There are very few phases in life that have the potential to be as traumatizing as puberty’s gel pen-ridden starting line called middle school. The awkward school dances, cringe-worthy outfits and pressure to be more grown up than your adolescent peers just comes with the territory of being a bonafide tween.

Despite how universal this early educational and social experience is, so many shows and movies fail to accurately capture the true experience of being in middle school. “PEN15,” however, a show created by female comedians Maya Erskine and Anna Konkle and set in the year 2000, depicts middle school like the bad haircut we all had in our youth: kind of hilarious and totally embarrassing.

The show’s premise is a bold choice by itself. Erskine and Konkle, both 31 years old, play seventh-grade, 13-year-old, BFF versions of themselves named Anna Kone and Maya Ishii-Peters. This unique dimension, however, is taken a step further when we find out that they are amongst a cast of actual middle school-aged kids.

This idea is initially absurd without question, but if you can get past the shock of seeing two 31-year-olds in braces and training bras having crushes on teen boys, you will find the honesty of this show to be both refreshing and uncomfortably accurate. Erskine’s and Konkle’s performance over this 10-episode series effectively transports the audience back in time a few decades to the days of locker-lined hallways, first kisses and landline phones.

The on-screen relationship between Erskine and Konkle expertly captures the dynamic that two inseparable best friends,determined to experience everything from their first slow dance to their first beer together, would have. Using a classic middle school catchphrase, “I’ll do it if you do it,” we watch Maya and Anna enter angsty social situations many of us remember all too well.

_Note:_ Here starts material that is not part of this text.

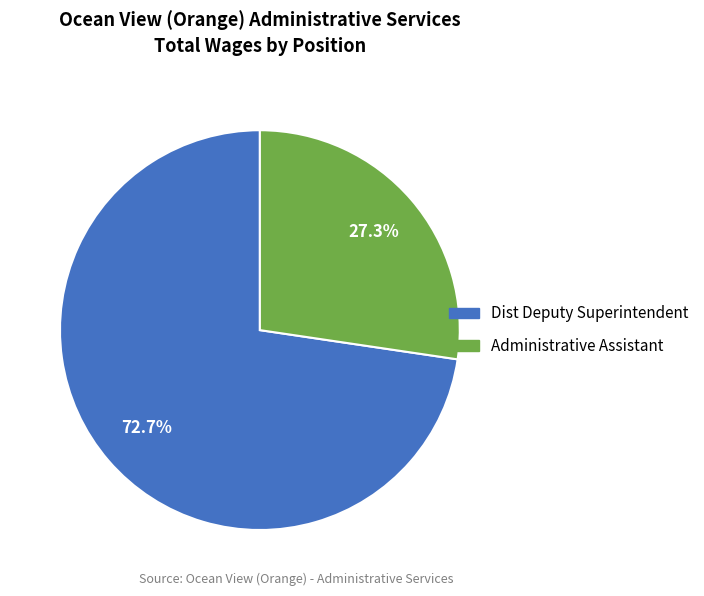

To the nearest percent, what is the average slice percentage?

50%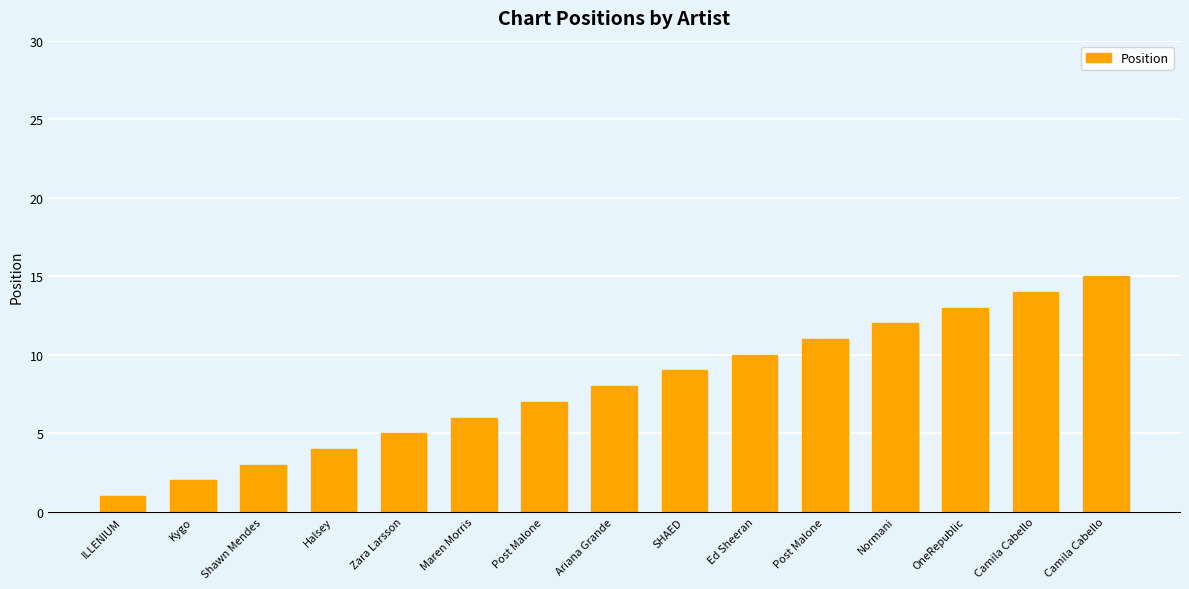

Are the bars horizontal?

No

The attention to detail and care that went into the conception of the show is apparent in everything from how the inside of lockers are decorated to how bizarre and polarized boy-girl parties are. With the right amount of satire coupled with an appropriate level of sincerity, Erskine and Konkle truthfully embody how life-altering a cruel nickname at school can feel or the sense of being grown-up that comes with wearing thick eyeliner for the first time.

When compared to similar comedy shows set during the age of pubescence, “PEN15” diverges from the male-dominated formula depicted far too many times before. The previous archetype of coming-of-age storylines that portray the young female characters as either adolescent sex objects or mockable know-it-alls is nowhere to be found in the blueprint of this show.

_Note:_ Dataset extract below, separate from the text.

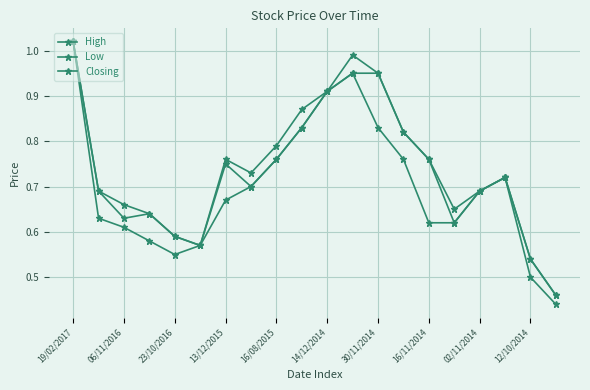

True or false: Low has more than 1 points higher than both neighbors.

True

With everything from female masturbation to drinking, smoking and finding that space between overconfidence and insecurity, we see Maya and Anna maneuver the treacherous landscape of a middle schoolers’ everyday life. Happiness can morph into anxiety within one class period, a sleepover can turn into a fight and the careful passing of notes in class can be the beginning of a relationship. For the first time we see the portrayal of young women on screen as being admittedly awkward yet undiminished. Rather than letting a bowl cut or acne eat into their overall sense of personhood, Maya and Anna harness their comical and complex sense of self and channel it into character development.

Through the characters of Maya Ishii-Peters and Anna Kone, we get to relive the joys and perils of middle school without the trauma of actually being 13 again. It is so easy to forget the world-ending feelings and jittery excitement that comes with being a young person experiencing so many firsts all at once. Erskine and Konkle took one of life’s most trying experiences — being a teenager — and gave it the honesty it needed in order to be entertaining. “PEN15” is an alarming and hilarious show about 31-year-olds playing middle schoolers, but it also reminds us that, in many ways, growing up does not mean growing old.